# NT's leg challenge journal



## naturaltan (Jun 3, 2003)

Pulled a muscle in my back Thursday and rested for the weekend.  Went to the gym yesterday and aggravated it again - but a quiet day at work should calm it enough to start with legs tonight.  

Unlike the others, I'm not looking forward to doing this challenge.  I will be happy when I'm lounging around in a pool in Vegas 4 months from now with superior leg development than I have now.


----------



## nikegurl (Jun 3, 2003)

hope you're back's ok!  don't ever think i enjoy one minute of this leg routine.  i wish i did...but it's hard and i hate it.   

i just really NEED it.  my legs seriously lag.....

take it easy though so you don't hurt your back.  and by the way -visions of vegas poolside got me through the last set of squats when i wanted to bail.....


----------



## naturaltan (Jun 3, 2003)

My legs lag as well ... and Vegas is the only inspriation I have to get them kick started.  Should be an interesting night ... 

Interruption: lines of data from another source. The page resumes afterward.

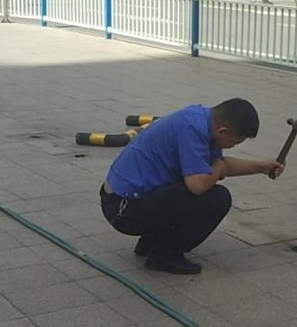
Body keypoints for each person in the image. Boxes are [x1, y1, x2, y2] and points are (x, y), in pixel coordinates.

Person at [99, 98, 284, 274]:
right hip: (123, 210)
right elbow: (198, 184)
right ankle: (164, 255)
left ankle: (151, 242)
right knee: (216, 198)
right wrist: (219, 168)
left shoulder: (202, 120)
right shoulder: (193, 130)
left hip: (125, 200)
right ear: (223, 131)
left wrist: (262, 167)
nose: (233, 146)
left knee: (190, 186)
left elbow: (217, 165)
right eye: (235, 142)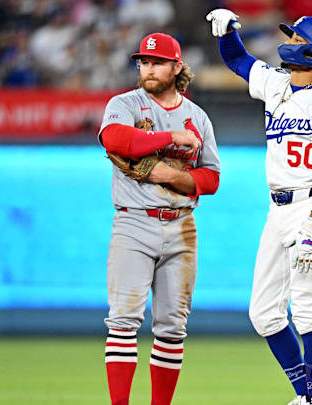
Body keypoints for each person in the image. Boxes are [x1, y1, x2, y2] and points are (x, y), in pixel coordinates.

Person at [206, 9, 312, 405]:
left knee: (307, 307)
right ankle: (306, 395)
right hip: (278, 209)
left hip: (311, 207)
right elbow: (237, 60)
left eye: (295, 38)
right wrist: (226, 31)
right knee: (264, 314)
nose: (287, 42)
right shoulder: (276, 84)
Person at [98, 32, 221, 405]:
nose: (149, 68)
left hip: (182, 226)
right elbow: (116, 140)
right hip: (134, 221)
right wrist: (171, 137)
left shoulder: (197, 116)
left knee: (172, 329)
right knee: (123, 321)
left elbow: (211, 179)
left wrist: (173, 177)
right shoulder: (126, 103)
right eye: (144, 62)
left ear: (177, 67)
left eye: (158, 62)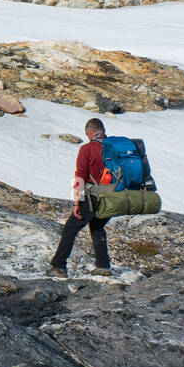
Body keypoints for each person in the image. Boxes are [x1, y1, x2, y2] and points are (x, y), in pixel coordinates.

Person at [48, 117, 112, 277]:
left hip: (94, 196)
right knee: (97, 227)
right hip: (114, 196)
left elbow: (81, 176)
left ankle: (58, 266)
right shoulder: (116, 147)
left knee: (70, 229)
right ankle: (103, 266)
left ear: (89, 132)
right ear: (102, 131)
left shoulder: (87, 149)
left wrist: (77, 202)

thanks for stopping in NG!  I shall report tomorrow on how it went.


----------



## butterfly (Jun 3, 2003)

Good Luck NT!  It doesn't hurt that bad


----------



## katie64 (Jun 3, 2003)

Good Luck NT


----------



## naturaltan (Jun 3, 2003)

June 3rd
*1&1/4 lying leg curls*
- 4 X 6 X 45lbs
* last couple reps were pretty sloppy

*back squat*
- 1 X 20 X 115lbs
- 4 X 20 X 135lbs
* feeling this out, could probably do 155lbs next time

*good mornings*
- 5 X 20 X 40lbs
* again, feeling this out, will try maybe 60lbs

*seated calf raises*
- 5 X 20 X 45lbs
* and these just hurt ... may add 5lbs


----------